Solving Ax = b , CUDA vs Matlab

I've done the following test on Matlab:

n = 10000;
A = rand(n,n);
b = rand(n, 1);

tic
y = A\b;
toc

On my Intel i7 gen 5 machine (12 cores) the result is ~ 5 seconds.

Then, I've trying to do the same using CUDA 9.2 sample SDK code (see cuSolverDn_LinearSolver.cpp). Surprisingly, on my Nvidia 970GTX I get ~ 6.5 seconds to get the solution for the same problem size as above!
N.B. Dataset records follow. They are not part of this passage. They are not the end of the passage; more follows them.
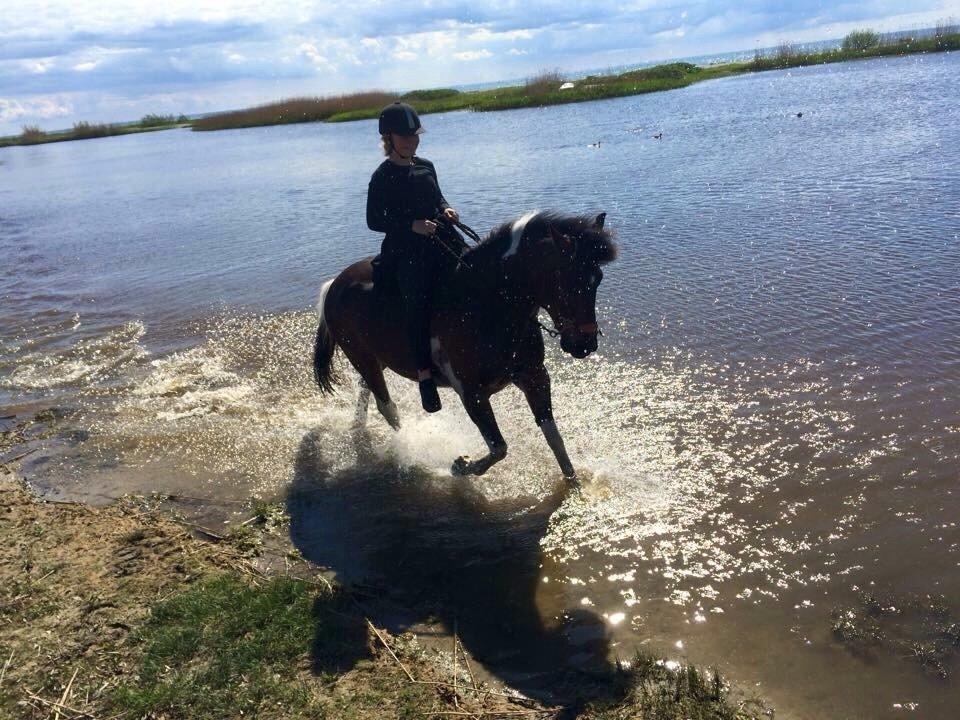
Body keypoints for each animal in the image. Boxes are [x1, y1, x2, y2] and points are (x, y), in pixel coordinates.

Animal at [312, 210, 617, 482]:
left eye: (598, 279)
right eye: (570, 281)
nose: (585, 345)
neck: (487, 304)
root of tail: (336, 284)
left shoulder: (535, 377)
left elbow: (554, 437)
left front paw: (575, 485)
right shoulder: (471, 392)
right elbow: (499, 448)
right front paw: (460, 466)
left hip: (378, 358)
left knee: (367, 389)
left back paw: (359, 426)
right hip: (360, 355)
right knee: (387, 406)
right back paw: (408, 446)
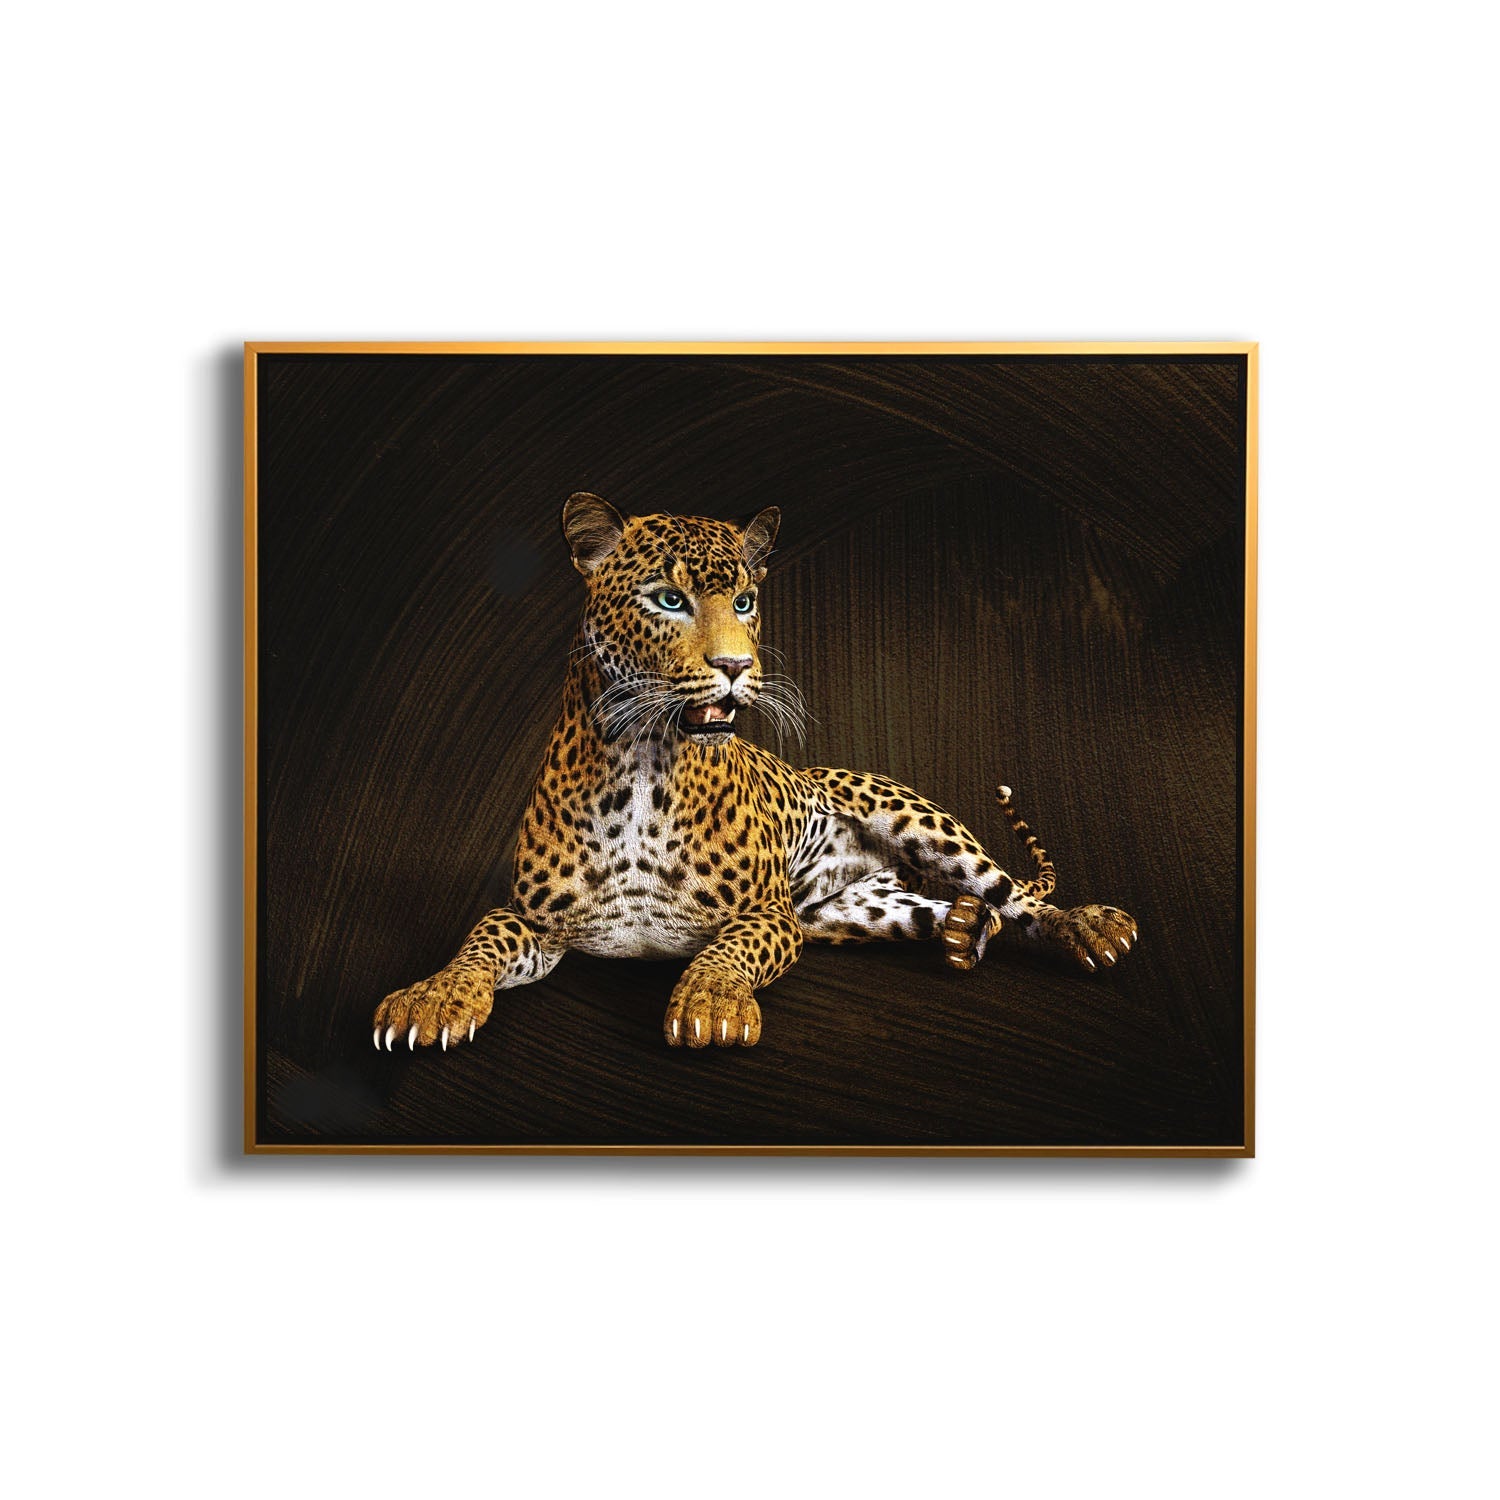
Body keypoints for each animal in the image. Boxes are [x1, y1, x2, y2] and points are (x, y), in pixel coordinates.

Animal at [372, 493, 1137, 1052]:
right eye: (669, 600)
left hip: (921, 822)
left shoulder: (766, 914)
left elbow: (728, 949)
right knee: (934, 909)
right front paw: (430, 996)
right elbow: (478, 941)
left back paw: (1087, 926)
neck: (643, 766)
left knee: (1014, 894)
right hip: (845, 914)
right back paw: (961, 929)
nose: (736, 666)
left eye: (744, 603)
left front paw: (711, 1002)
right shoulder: (535, 920)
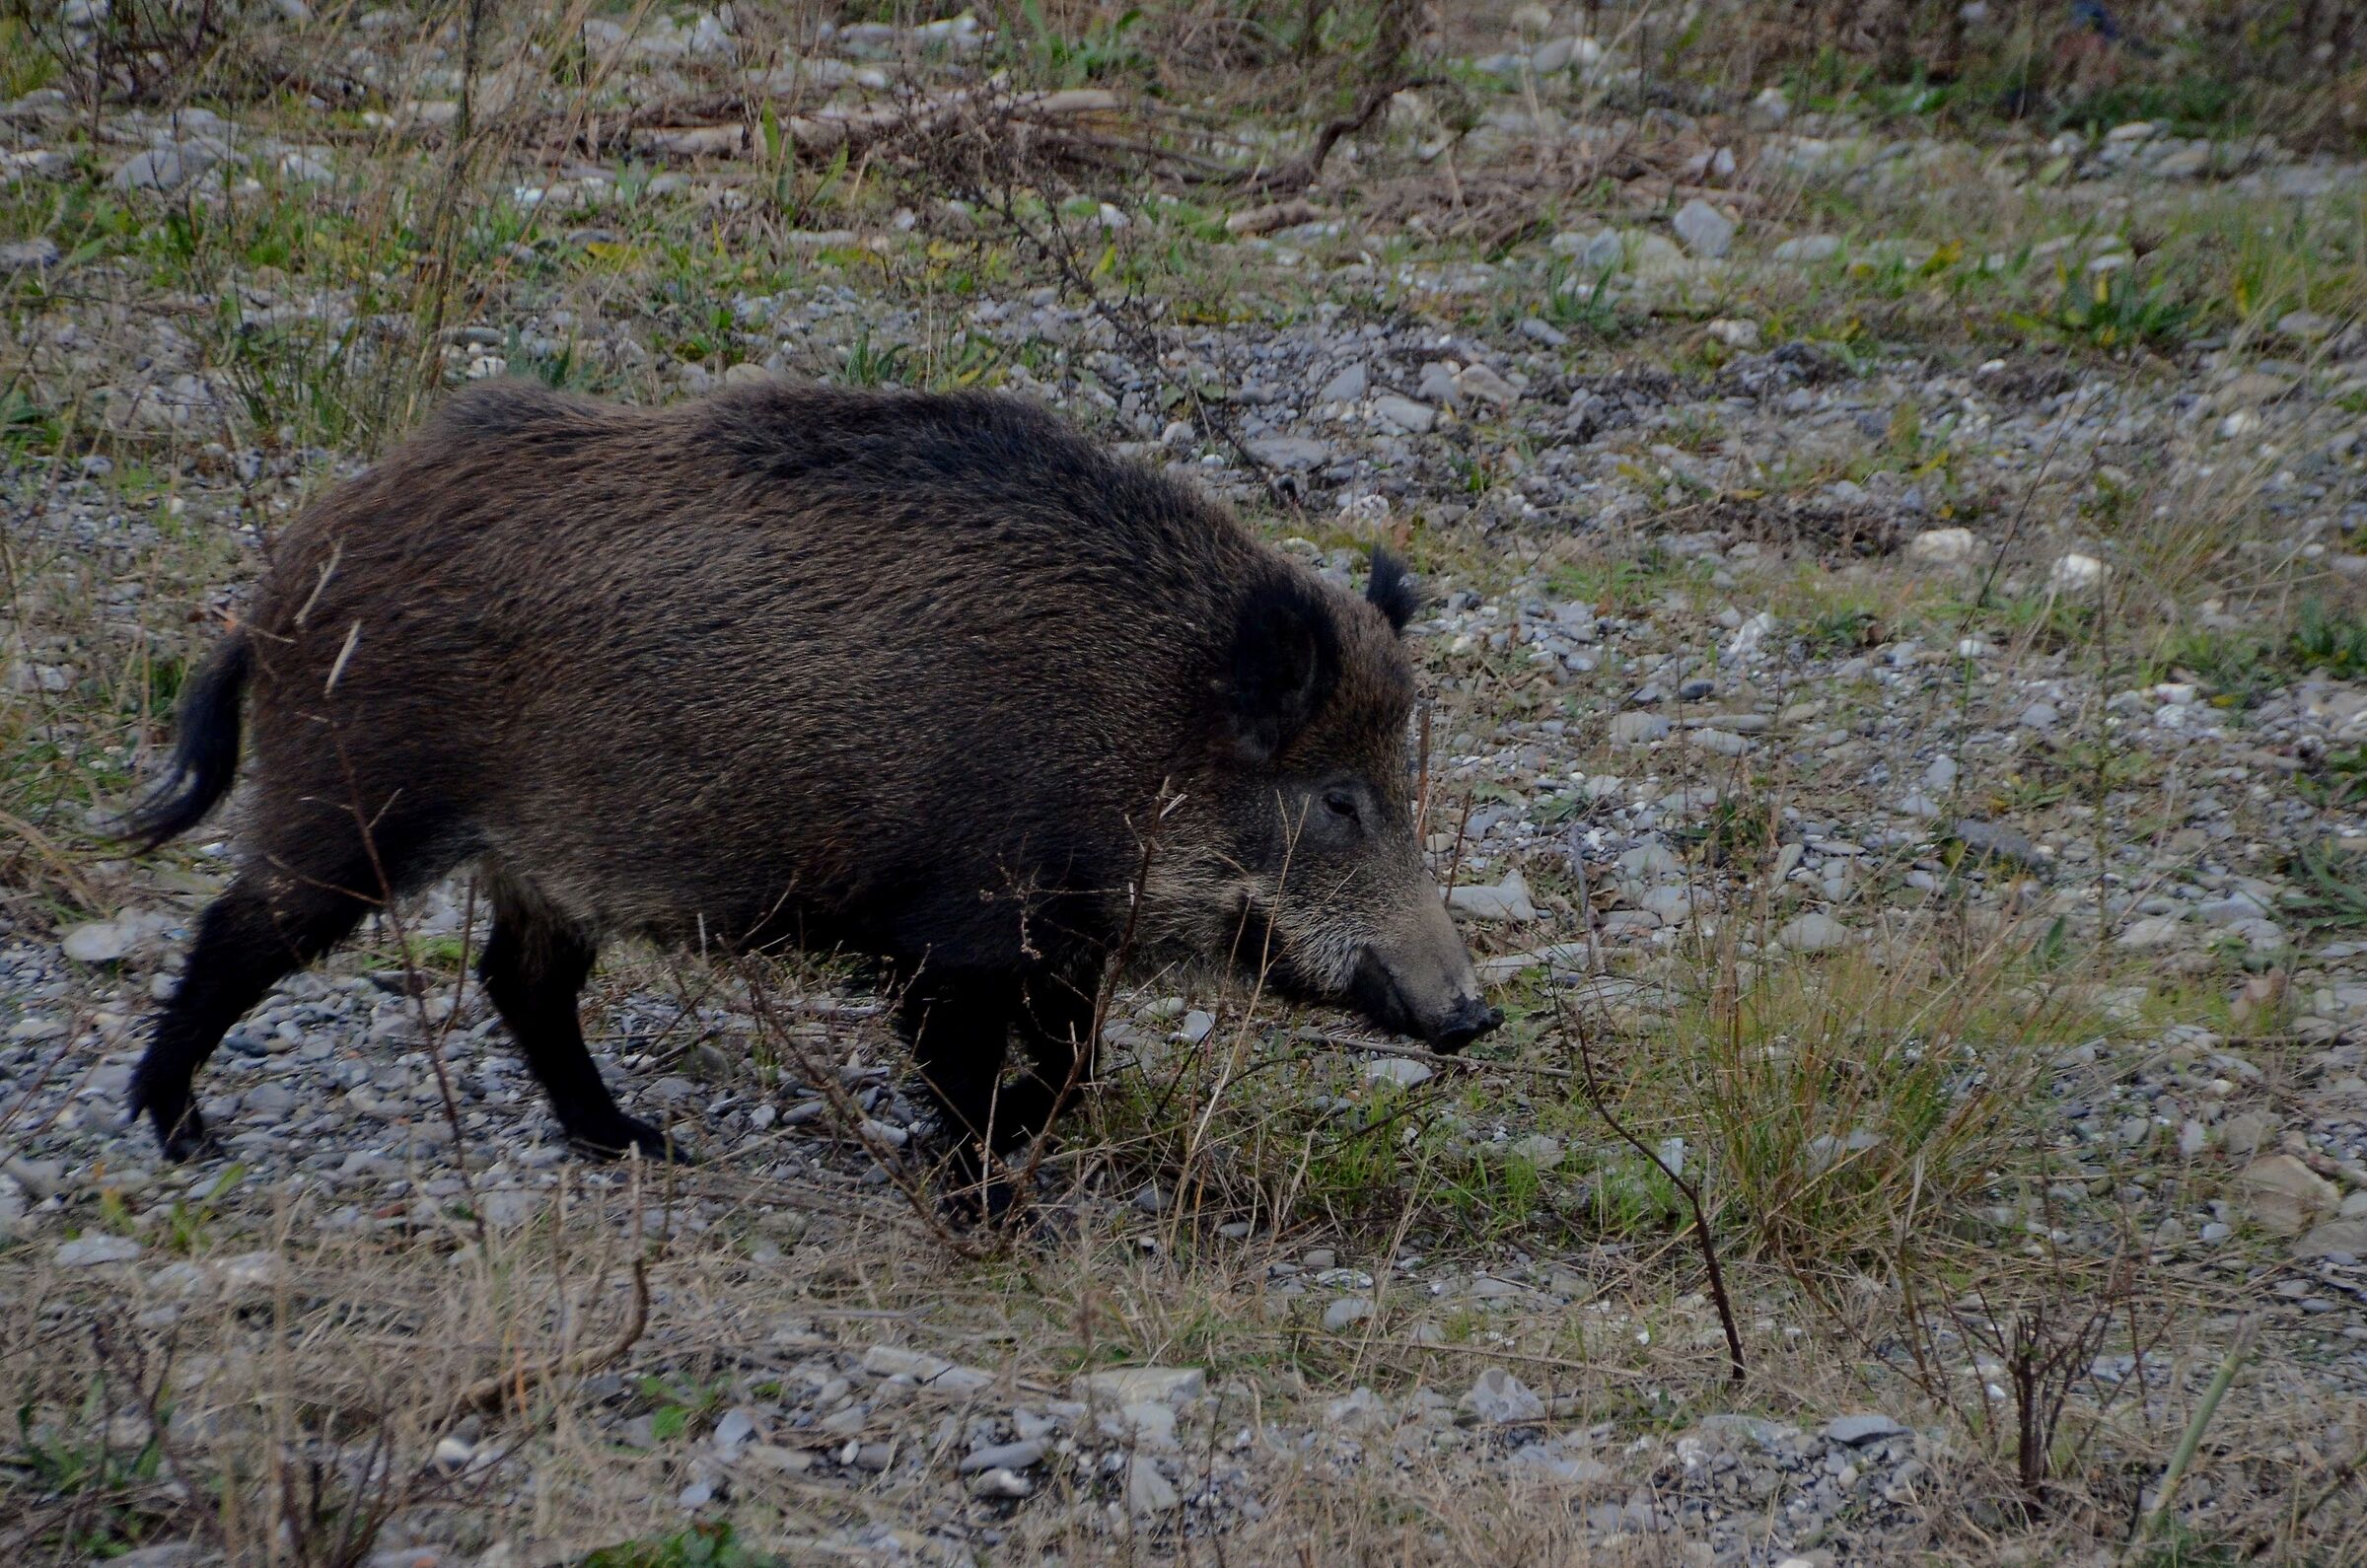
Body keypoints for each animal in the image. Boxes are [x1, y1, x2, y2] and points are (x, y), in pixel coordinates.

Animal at [121, 381, 1500, 1202]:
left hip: (541, 858)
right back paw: (182, 1130)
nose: (1476, 1014)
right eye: (1337, 799)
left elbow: (1069, 1065)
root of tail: (282, 583)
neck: (1139, 715)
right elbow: (975, 1069)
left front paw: (994, 1150)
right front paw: (973, 1187)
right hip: (356, 800)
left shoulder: (1060, 943)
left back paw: (637, 1144)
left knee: (520, 981)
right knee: (239, 931)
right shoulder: (953, 934)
What is it wrong ? I mention that my matrix is symmetric, square and b has only 1 column. Is there a better way to solve this problem using CUDA? Should I expect greater performance if I'm going to use a newer GPU?

Solution

Here is the code I used to test this

n = 10000;
A = rand(n,n,'single');
b = rand(n, 1,'single');

tic
y = A\b;
toc

A = gpuArray(A);
b = gpuArray(b);

tic
y = A\b;
toc

Here are the results

Elapsed time is 2.673490 seconds.
Elapsed time is 0.553348 seconds.

I am running on a 7700 4 core laptop with a GTX 1060 GPU so approximately the same computing power I think. As you can see in this case the GPU runs faster. The most likely factor is the precision. GPUs only have single precision multipliers while CPUs have double precision multipliers. If you have to do double precision multiplication on a GPU you have to take quite a few multipliers to do the same operation thus drastically slowing down your speed. If I change it so the variables are double precision we now get:

Elapsed time is 5.784525 seconds.
Elapsed time is 5.398702 seconds.

While the GPU is still faster on my computer the point still stands in that the CPU and GPU are much closer together now.